▸ **DATASET EXTRACT**
==============================

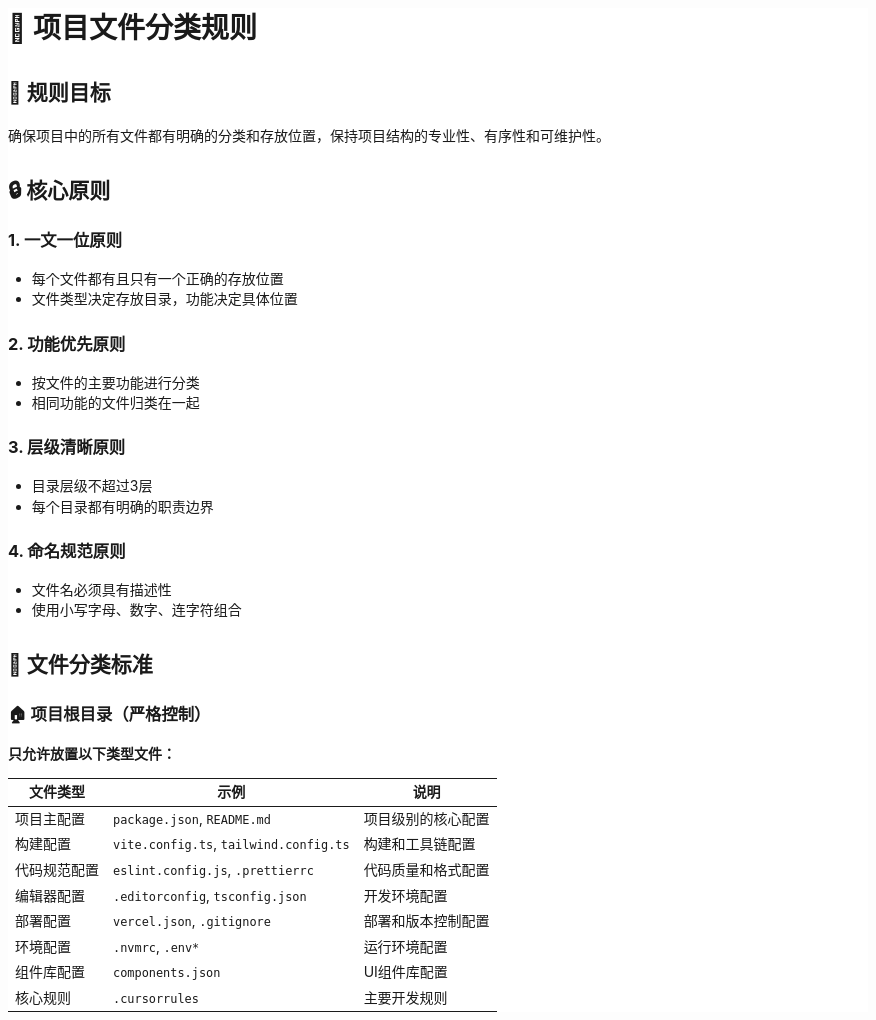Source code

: # 📏 项目文件分类规则

## 🎯 规则目标

确保项目中的所有文件都有明确的分类和存放位置，保持项目结构的专业性、有序性和可维护性。

## 🔒 核心原则

### 1. 一文一位原则

- 每个文件都有且只有一个正确的存放位置
- 文件类型决定存放目录，功能决定具体位置

### 2. 功能优先原则

- 按文件的主要功能进行分类
- 相同功能的文件归类在一起

### 3. 层级清晰原则

- 目录层级不超过3层
- 每个目录都有明确的职责边界

### 4. 命名规范原则

- 文件名必须具有描述性
- 使用小写字母、数字、连字符组合

## 📂 文件分类标准

### 🏠 项目根目录（严格控制）

**只允许放置以下类型文件：**

| 文件类型     | 示例                                   | 说明               |
| ------------ | -------------------------------------- | ------------------ |
| 项目主配置   | `package.json`, `README.md`            | 项目级别的核心配置 |
| 构建配置     | `vite.config.ts`, `tailwind.config.ts` | 构建和工具链配置   |
| 代码规范配置 | `eslint.config.js`, `.prettierrc`      | 代码质量和格式配置 |
| 编辑器配置   | `.editorconfig`, `tsconfig.json`       | 开发环境配置       |
| 部署配置     | `vercel.json`, `.gitignore`            | 部署和版本控制配置 |
| 环境配置     | `.nvmrc`, `.env*`                      | 运行环境配置       |
| 组件库配置   | `components.json`                      | UI组件库配置       |
| 核心规则     | `.cursorrules`                         | 主要开发规则       |
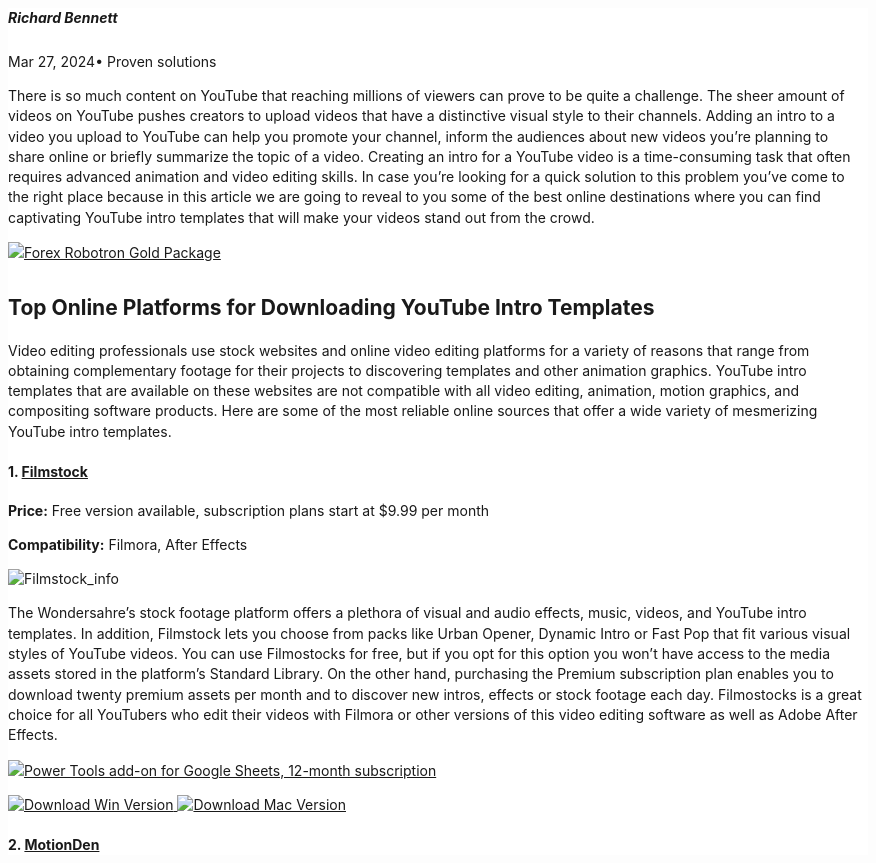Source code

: ##### Richard Bennett

 Mar 27, 2024• Proven solutions

There is so much content on YouTube that reaching millions of viewers can prove to be quite a challenge. The sheer amount of videos on YouTube pushes creators to upload videos that have a distinctive visual style to their channels. Adding an intro to a video you upload to YouTube can help you promote your channel, inform the audiences about new videos you’re planning to share online or briefly summarize the topic of a video. Creating an intro for a YouTube video is a time-consuming task that often requires advanced animation and video editing skills. In case you’re looking for a quick solution to this problem you’ve come to the right place because in this article we are going to reveal to you some of the best online destinations where you can find captivating YouTube intro templates that will make your videos stand out from the crowd.


<a href="https://secure.2checkout.com/order/checkout.php?PRODS=4727541&QTY=1&AFFILIATE=108875&CART=1"><img src="https://secure.avangate.com/images/merchant/5f4f7141b65a730b4efb0e0d51f63e94/products/copy_copy_forexrobotronbox.gif" border="0">Forex Robotron Gold Package</a>

## Top Online Platforms for Downloading YouTube Intro Templates

Video editing professionals use stock websites and online video editing platforms for a variety of reasons that range from obtaining complementary footage for their projects to discovering templates and other animation graphics. YouTube intro templates that are available on these websites are not compatible with all video editing, animation, motion graphics, and compositing software products. Here are some of the most reliable online sources that offer a wide variety of mesmerizing YouTube intro templates.

#### 1. [Filmstock](https://tools.techidaily.com/wondershare/filmora/download/)

**Price:** Free version available, subscription plans start at $9.99 per month

**Compatibility:** Filmora, After Effects

![Filmstock_info](https://images.wondershare.com/filmora/images/final-cut-pro/Filmstock_info.png)

The Wondersahre’s stock footage platform offers a plethora of visual and audio effects, music, videos, and YouTube intro templates. In addition, Filmstock lets you choose from packs like Urban Opener, Dynamic Intro or Fast Pop that fit various visual styles of YouTube videos. You can use Filmostocks for free, but if you opt for this option you won’t have access to the media assets stored in the platform’s Standard Library. On the other hand, purchasing the Premium subscription plan enables you to download twenty premium assets per month and to discover new intros, effects or stock footage each day. Filmostocks is a great choice for all YouTubers who edit their videos with Filmora or other versions of this video editing software as well as Adobe After Effects.


<a href="https://secure.2checkout.com/order/checkout.php?PRODS=4721564&QTY=1&AFFILIATE=108875&CART=1"><img src="https://secure.avangate.com/images/merchant/c14a8df1e1b4d5297e9cb30cb34d5a00/products/copy_power-tools-48.png" border="0">Power Tools add-on for Google Sheets, 12-month subscription</a>

[![Download Win Version](https://images.wondershare.com/filmora/guide/download-btn-win.jpg) ](https://tools.techidaily.com/wondershare/filmora/download/) [![Download Mac Version](https://images.wondershare.com/filmora/guide/download-btn-mac.jpg) ](https://tools.techidaily.com/wondershare/filmora/download/)

#### 2. [MotionDen](https://motionden.com/video-maker/intro)
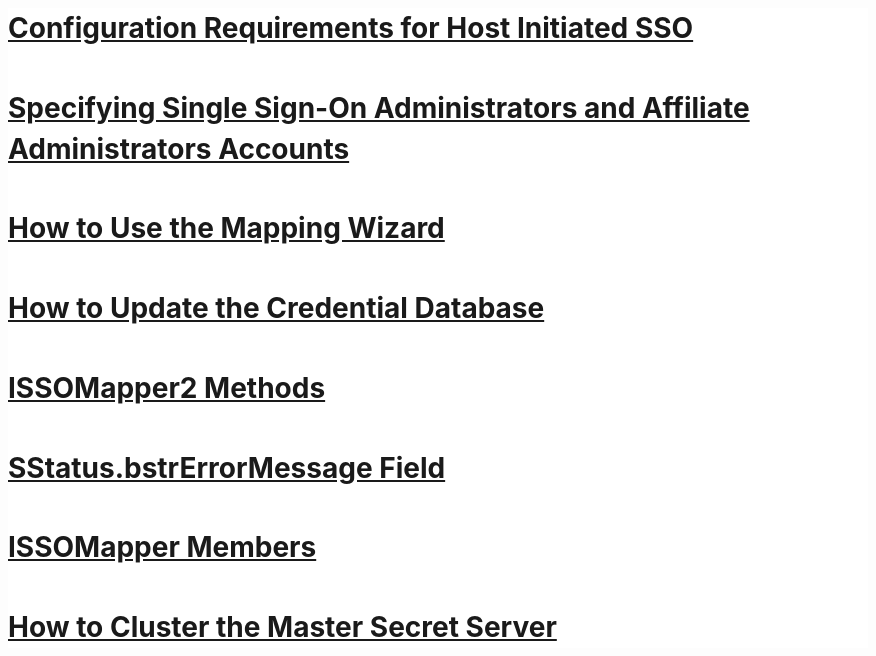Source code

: # [Configuration Requirements for Host Initiated SSO](configuration-requirements-for-host-initiated-sso.md)
# [Specifying Single Sign-On Administrators and Affiliate Administrators Accounts](specifying-single-sign-on-administrators-and-affiliate-administrators-accounts.md)
# [How to Use the Mapping Wizard](how-to-use-the-mapping-wizard.md)
# [How to Update the Credential Database](how-to-update-the-credential-database.md)
# [ISSOMapper2 Methods](issomapper2-methods.md)
# [SStatus.bstrErrorMessage Field](sstatus-bstrerrormessage-field.md)
# [ISSOMapper Members](issomapper-members.md)
# [How to Cluster the Master Secret Server](how-to-cluster-the-master-secret-server.md)
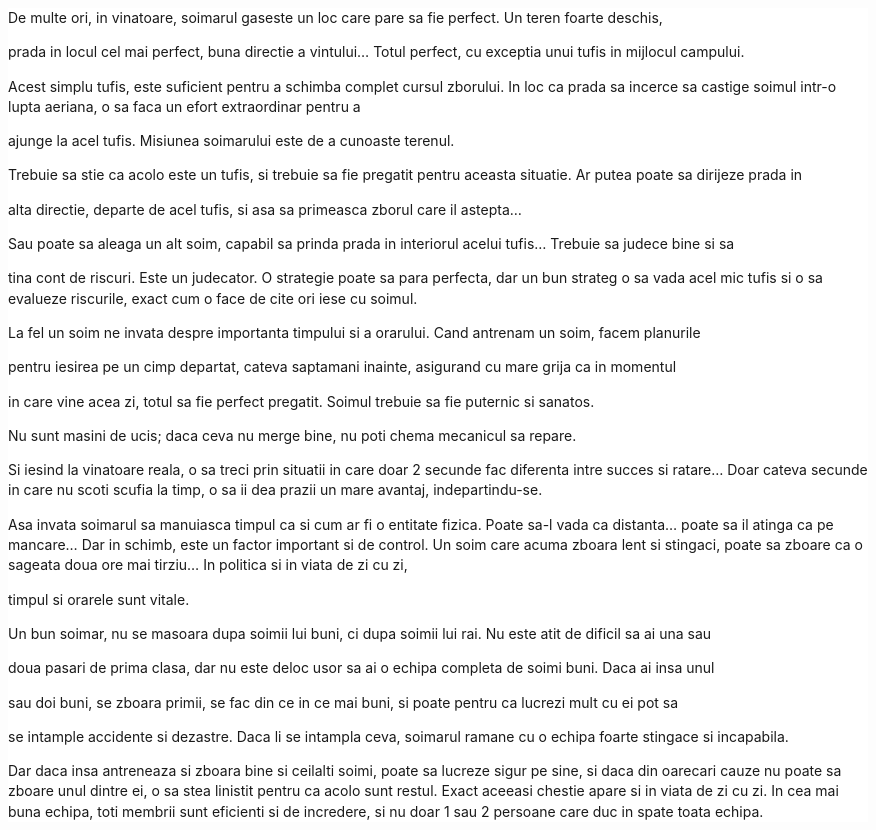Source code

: De multe ori, in vinatoare, soimarul gaseste un loc care pare sa fie perfect. Un teren foarte deschis,

prada in locul cel mai perfect, buna directie a vintului… Totul perfect, cu exceptia unui tufis in mijlocul campului.

Acest simplu tufis, este suficient pentru a schimba complet cursul zborului. In loc ca prada sa incerce sa castige soimul intr-o lupta aeriana, o sa faca un efort extraordinar pentru a

ajunge la acel tufis. Misiunea soimarului este de a cunoaste terenul.

Trebuie sa stie ca acolo este un tufis, si trebuie sa fie pregatit pentru aceasta situatie. Ar putea poate sa dirijeze prada in

alta directie, departe de acel tufis, si asa sa primeasca zborul care il astepta…

Sau poate sa aleaga un alt soim, capabil sa prinda prada in interiorul acelui tufis… Trebuie sa judece bine si sa

tina cont de riscuri. Este un judecator. O strategie poate sa para perfecta, dar un bun strateg o sa vada acel mic tufis si o sa evalueze riscurile, exact cum o face de cite ori iese cu soimul.

La fel un soim ne invata despre importanta timpului si a orarului. Cand antrenam un soim, facem planurile

pentru iesirea pe un cimp departat, cateva saptamani inainte, asigurand cu mare grija ca in momentul

in care vine acea zi, totul sa fie perfect pregatit. Soimul trebuie sa fie puternic si sanatos.

Nu sunt masini de ucis; daca ceva nu merge bine, nu poti chema mecanicul sa repare.

Si iesind la vinatoare reala, o sa treci prin situatii in care doar 2 secunde fac diferenta intre succes si ratare… Doar cateva secunde in care nu scoti scufia la timp, o sa ii dea prazii un mare avantaj, indepartindu-se.

Asa invata soimarul sa manuiasca timpul ca si cum ar fi o entitate fizica. Poate sa-l vada ca distanta… poate sa il atinga ca pe mancare… Dar in schimb, este un factor important si de control. Un soim care acuma zboara lent si stingaci, poate sa zboare ca o sageata doua ore mai tirziu… In politica si in viata de zi cu zi,

timpul si orarele sunt vitale.

Un bun soimar, nu se masoara dupa soimii lui buni, ci dupa soimii lui rai. Nu este atit de dificil sa ai una sau

doua pasari de prima clasa, dar nu este deloc usor sa ai o echipa completa de soimi buni. Daca ai insa unul

sau doi buni, se zboara primii, se fac din ce in ce mai buni, si poate pentru ca lucrezi mult cu ei pot sa

se intample accidente si dezastre. Daca li se intampla ceva, soimarul ramane cu o echipa foarte stingace si incapabila.

Dar daca insa antreneaza si zboara bine si ceilalti soimi, poate sa lucreze sigur pe sine, si daca din oarecari cauze nu poate sa zboare unul dintre ei, o sa stea linistit pentru ca acolo sunt restul. Exact aceeasi chestie apare si in viata de zi cu zi. In cea mai buna echipa, toti membrii sunt eficienti si de incredere, si nu doar 1 sau 2 persoane care duc in spate toata echipa.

==============================

▸ **WHAT THIS TASK INVOLVES**
Rewrite the data above, replacing "原则" with "准则" everywhere and keeping everything else the same. Leave the pictures out of your answer.

▸ **TASK OUTPUT**
Source code

: # 📏 项目文件分类规则

## 🎯 规则目标

确保项目中的所有文件都有明确的分类和存放位置，保持项目结构的专业性、有序性和可维护性。

## 🔒 核心准则

### 1. 一文一位准则

- 每个文件都有且只有一个正确的存放位置
- 文件类型决定存放目录，功能决定具体位置

### 2. 功能优先准则

- 按文件的主要功能进行分类
- 相同功能的文件归类在一起

### 3. 层级清晰准则

- 目录层级不超过3层
- 每个目录都有明确的职责边界

### 4. 命名规范准则

- 文件名必须具有描述性
- 使用小写字母、数字、连字符组合

## 📂 文件分类标准

### 🏠 项目根目录（严格控制）

**只允许放置以下类型文件：**

| 文件类型     | 示例                                   | 说明               |
| ------------ | -------------------------------------- | ------------------ |
| 项目主配置   | `package.json`, `README.md`            | 项目级别的核心配置 |
| 构建配置     | `vite.config.ts`, `tailwind.config.ts` | 构建和工具链配置   |
| 代码规范配置 | `eslint.config.js`, `.prettierrc`      | 代码质量和格式配置 |
| 编辑器配置   | `.editorconfig`, `tsconfig.json`       | 开发环境配置       |
| 部署配置     | `vercel.json`, `.gitignore`            | 部署和版本控制配置 |
| 环境配置     | `.nvmrc`, `.env*`                      | 运行环境配置       |
| 组件库配置   | `components.json`                      | UI组件库配置       |
| 核心规则     | `.cursorrules`                         | 主要开发规则       |
Source code

: ##### Richard Bennett

 Mar 27, 2024• Proven solutions

There is so much content on YouTube that reaching millions of viewers can prove to be quite a challenge. The sheer amount of videos on YouTube pushes creators to upload videos that have a distinctive visual style to their channels. Adding an intro to a video you upload to YouTube can help you promote your channel, inform the audiences about new videos you’re planning to share online or briefly summarize the topic of a video. Creating an intro for a YouTube video is a time-consuming task that often requires advanced animation and video editing skills. In case you’re looking for a quick solution to this problem you’ve come to the right place because in this article we are going to reveal to you some of the best online destinations where you can find captivating YouTube intro templates that will make your videos stand out from the crowd.


<a href="https://secure.2checkout.com/order/checkout.php?PRODS=4727541&QTY=1&AFFILIATE=108875&CART=1"><img src="https://secure.avangate.com/images/merchant/5f4f7141b65a730b4efb0e0d51f63e94/products/copy_copy_forexrobotronbox.gif" border="0">Forex Robotron Gold Package</a>

## Top Online Platforms for Downloading YouTube Intro Templates

Video editing professionals use stock websites and online video editing platforms for a variety of reasons that range from obtaining complementary footage for their projects to discovering templates and other animation graphics. YouTube intro templates that are available on these websites are not compatible with all video editing, animation, motion graphics, and compositing software products. Here are some of the most reliable online sources that offer a wide variety of mesmerizing YouTube intro templates.

#### 1. [Filmstock](https://tools.techidaily.com/wondershare/filmora/download/)

**Price:** Free version available, subscription plans start at $9.99 per month

**Compatibility:** Filmora, After Effects

![Filmstock_info](https://images.wondershare.com/filmora/images/final-cut-pro/Filmstock_info.png)

The Wondersahre’s stock footage platform offers a plethora of visual and audio effects, music, videos, and YouTube intro templates. In addition, Filmstock lets you choose from packs like Urban Opener, Dynamic Intro or Fast Pop that fit various visual styles of YouTube videos. You can use Filmostocks for free, but if you opt for this option you won’t have access to the media assets stored in the platform’s Standard Library. On the other hand, purchasing the Premium subscription plan enables you to download twenty premium assets per month and to discover new intros, effects or stock footage each day. Filmostocks is a great choice for all YouTubers who edit their videos with Filmora or other versions of this video editing software as well as Adobe After Effects.


<a href="https://secure.2checkout.com/order/checkout.php?PRODS=4721564&QTY=1&AFFILIATE=108875&CART=1"><img src="https://secure.avangate.com/images/merchant/c14a8df1e1b4d5297e9cb30cb34d5a00/products/copy_power-tools-48.png" border="0">Power Tools add-on for Google Sheets, 12-month subscription</a>

[![Download Win Version](https://images.wondershare.com/filmora/guide/download-btn-win.jpg) ](https://tools.techidaily.com/wondershare/filmora/download/) [![Download Mac Version](https://images.wondershare.com/filmora/guide/download-btn-mac.jpg) ](https://tools.techidaily.com/wondershare/filmora/download/)

#### 2. [MotionDen](https://motionden.com/video-maker/intro)
Source code

: # [Configuration Requirements for Host Initiated SSO](configuration-requirements-for-host-initiated-sso.md)
# [Specifying Single Sign-On Administrators and Affiliate Administrators Accounts](specifying-single-sign-on-administrators-and-affiliate-administrators-accounts.md)
# [How to Use the Mapping Wizard](how-to-use-the-mapping-wizard.md)
# [How to Update the Credential Database](how-to-update-the-credential-database.md)
# [ISSOMapper2 Methods](issomapper2-methods.md)
# [SStatus.bstrErrorMessage Field](sstatus-bstrerrormessage-field.md)
# [ISSOMapper Members](issomapper-members.md)
# [How to Cluster the Master Secret Server](how-to-cluster-the-master-secret-server.md)
Source code

: De multe ori, in vinatoare, soimarul gaseste un loc care pare sa fie perfect. Un teren foarte deschis,

prada in locul cel mai perfect, buna directie a vintului… Totul perfect, cu exceptia unui tufis in mijlocul campului.

Acest simplu tufis, este suficient pentru a schimba complet cursul zborului. In loc ca prada sa incerce sa castige soimul intr-o lupta aeriana, o sa faca un efort extraordinar pentru a

ajunge la acel tufis. Misiunea soimarului este de a cunoaste terenul.

Trebuie sa stie ca acolo este un tufis, si trebuie sa fie pregatit pentru aceasta situatie. Ar putea poate sa dirijeze prada in

alta directie, departe de acel tufis, si asa sa primeasca zborul care il astepta…

Sau poate sa aleaga un alt soim, capabil sa prinda prada in interiorul acelui tufis… Trebuie sa judece bine si sa

tina cont de riscuri. Este un judecator. O strategie poate sa para perfecta, dar un bun strateg o sa vada acel mic tufis si o sa evalueze riscurile, exact cum o face de cite ori iese cu soimul.

La fel un soim ne invata despre importanta timpului si a orarului. Cand antrenam un soim, facem planurile

pentru iesirea pe un cimp departat, cateva saptamani inainte, asigurand cu mare grija ca in momentul

in care vine acea zi, totul sa fie perfect pregatit. Soimul trebuie sa fie puternic si sanatos.

Nu sunt masini de ucis; daca ceva nu merge bine, nu poti chema mecanicul sa repare.

Si iesind la vinatoare reala, o sa treci prin situatii in care doar 2 secunde fac diferenta intre succes si ratare… Doar cateva secunde in care nu scoti scufia la timp, o sa ii dea prazii un mare avantaj, indepartindu-se.

Asa invata soimarul sa manuiasca timpul ca si cum ar fi o entitate fizica. Poate sa-l vada ca distanta… poate sa il atinga ca pe mancare… Dar in schimb, este un factor important si de control. Un soim care acuma zboara lent si stingaci, poate sa zboare ca o sageata doua ore mai tirziu… In politica si in viata de zi cu zi,

timpul si orarele sunt vitale.

Un bun soimar, nu se masoara dupa soimii lui buni, ci dupa soimii lui rai. Nu este atit de dificil sa ai una sau

doua pasari de prima clasa, dar nu este deloc usor sa ai o echipa completa de soimi buni. Daca ai insa unul

sau doi buni, se zboara primii, se fac din ce in ce mai buni, si poate pentru ca lucrezi mult cu ei pot sa

se intample accidente si dezastre. Daca li se intampla ceva, soimarul ramane cu o echipa foarte stingace si incapabila.

Dar daca insa antreneaza si zboara bine si ceilalti soimi, poate sa lucreze sigur pe sine, si daca din oarecari cauze nu poate sa zboare unul dintre ei, o sa stea linistit pentru ca acolo sunt restul. Exact aceeasi chestie apare si in viata de zi cu zi. In cea mai buna echipa, toti membrii sunt eficienti si de incredere, si nu doar 1 sau 2 persoane care duc in spate toata echipa.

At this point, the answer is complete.